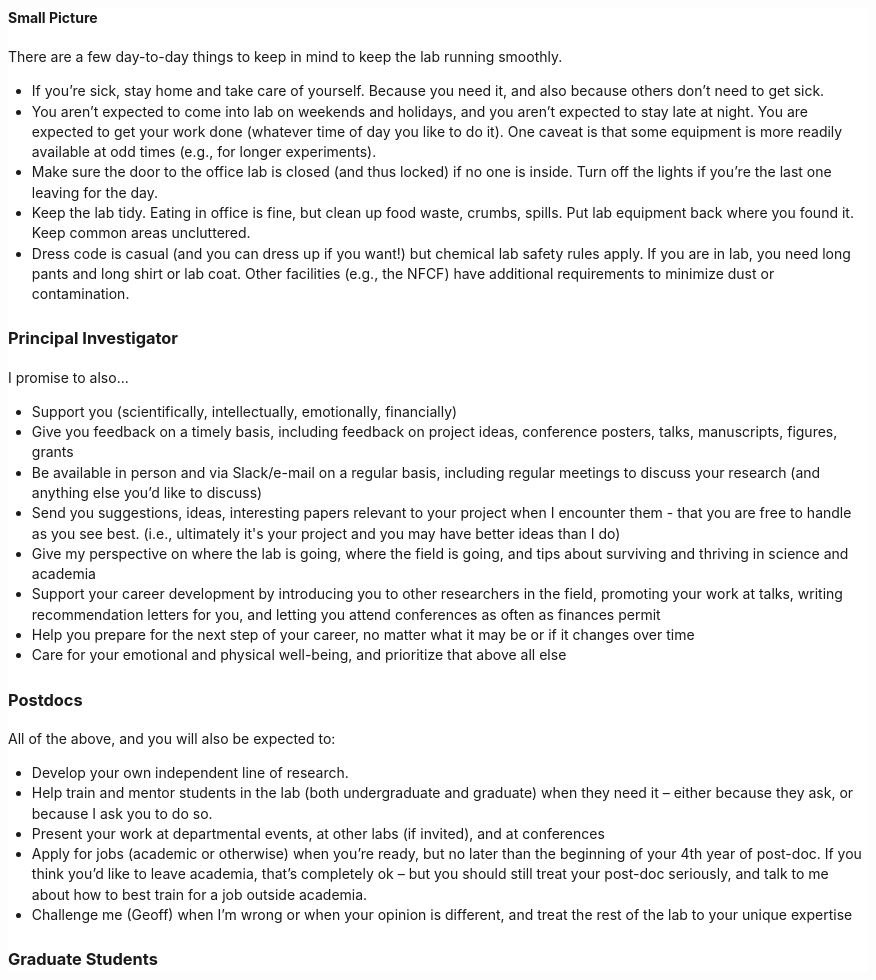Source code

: #### Small Picture

There are a few day-to-day things to keep in mind to keep the lab running smoothly.

-	If you’re sick, stay home and take care of yourself. Because you need it, and also because others don’t need to get sick.
-	You aren’t expected to come into lab on weekends and holidays, and you aren’t expected to stay late at night. You are expected to get your work done (whatever time of day you like to do it). One caveat is that some equipment is more readily available at odd times (e.g., for longer experiments).
-	Make sure the door to the office lab is closed (and thus locked) if no one is inside. Turn off the lights if you’re the last one leaving for the day.
-	Keep the lab tidy. Eating in office is fine, but clean up food waste, crumbs, spills. Put lab equipment back where you found it. Keep common areas uncluttered.
-	Dress code is casual (and you can dress up if you want!) but chemical lab safety rules apply. If you are in lab, you need long pants and long shirt or lab coat. Other facilities (e.g., the NFCF) have additional requirements to minimize dust or contamination.


### Principal Investigator

I promise to also...
-	Support you (scientifically, intellectually, emotionally, financially)
-	Give you feedback on a timely basis, including feedback on project ideas, conference posters, talks, manuscripts, figures, grants
-	Be available in person and via Slack/e-mail on a regular basis, including regular meetings to discuss your research (and anything else you’d like to discuss)
- Send you suggestions, ideas, interesting papers relevant to your project when I encounter them - that you are free to handle as you see best. (i.e., ultimately it's your project and you may have better ideas than I do)
-	Give my perspective on where the lab is going, where the field is going, and tips about surviving and thriving in science and academia
-	Support your career development by introducing you to other researchers in the field, promoting your work at talks, writing recommendation letters for you, and letting you attend conferences as often as finances permit
-	Help you prepare for the next step of your career, no matter what it may be or if it changes over time
-	Care for your emotional and physical well-being, and prioritize that above all else

### Postdocs

All of the above, and you will also be expected to:
- Develop your own independent line of research.
- Help train and mentor students in the lab (both undergraduate and graduate) when they need it – either because they ask, or because I ask you to do so.
- Present your work at departmental events, at other labs (if invited), and at conferences
-	Apply for jobs (academic or otherwise) when you’re ready, but no later than the beginning of your 4th year of post-doc. If you think you’d like to leave academia, that’s completely ok – but you should still treat your post-doc seriously, and talk to me about how to best train for a job outside academia.
-	Challenge me (Geoff) when I’m wrong or when your opinion is different, and treat the rest of the lab to your unique expertise

### Graduate Students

-=-=-=-=-

Beginning at the line with "intellectually, emotionally, financially)" and ending at the line with "- Present your", reproduce each line of the data above exactly, and add no other lines.

Response area
-	Support you (scientifically, intellectually, emotionally, financially)
-	Give you feedback on a timely basis, including feedback on project ideas, conference posters, talks, manuscripts, figures, grants
-	Be available in person and via Slack/e-mail on a regular basis, including regular meetings to discuss your research (and anything else you’d like to discuss)
- Send you suggestions, ideas, interesting papers relevant to your project when I encounter them - that you are free to handle as you see best. (i.e., ultimately it's your project and you may have better ideas than I do)
-	Give my perspective on where the lab is going, where the field is going, and tips about surviving and thriving in science and academia
-	Support your career development by introducing you to other researchers in the field, promoting your work at talks, writing recommendation letters for you, and letting you attend conferences as often as finances permit
-	Help you prepare for the next step of your career, no matter what it may be or if it changes over time
-	Care for your emotional and physical well-being, and prioritize that above all else

### Postdocs

All of the above, and you will also be expected to:
- Develop your own independent line of research.
- Help train and mentor students in the lab (both undergraduate and graduate) when they need it – either because they ask, or because I ask you to do so.
- Present your work at departmental events, at other labs (if invited), and at conferences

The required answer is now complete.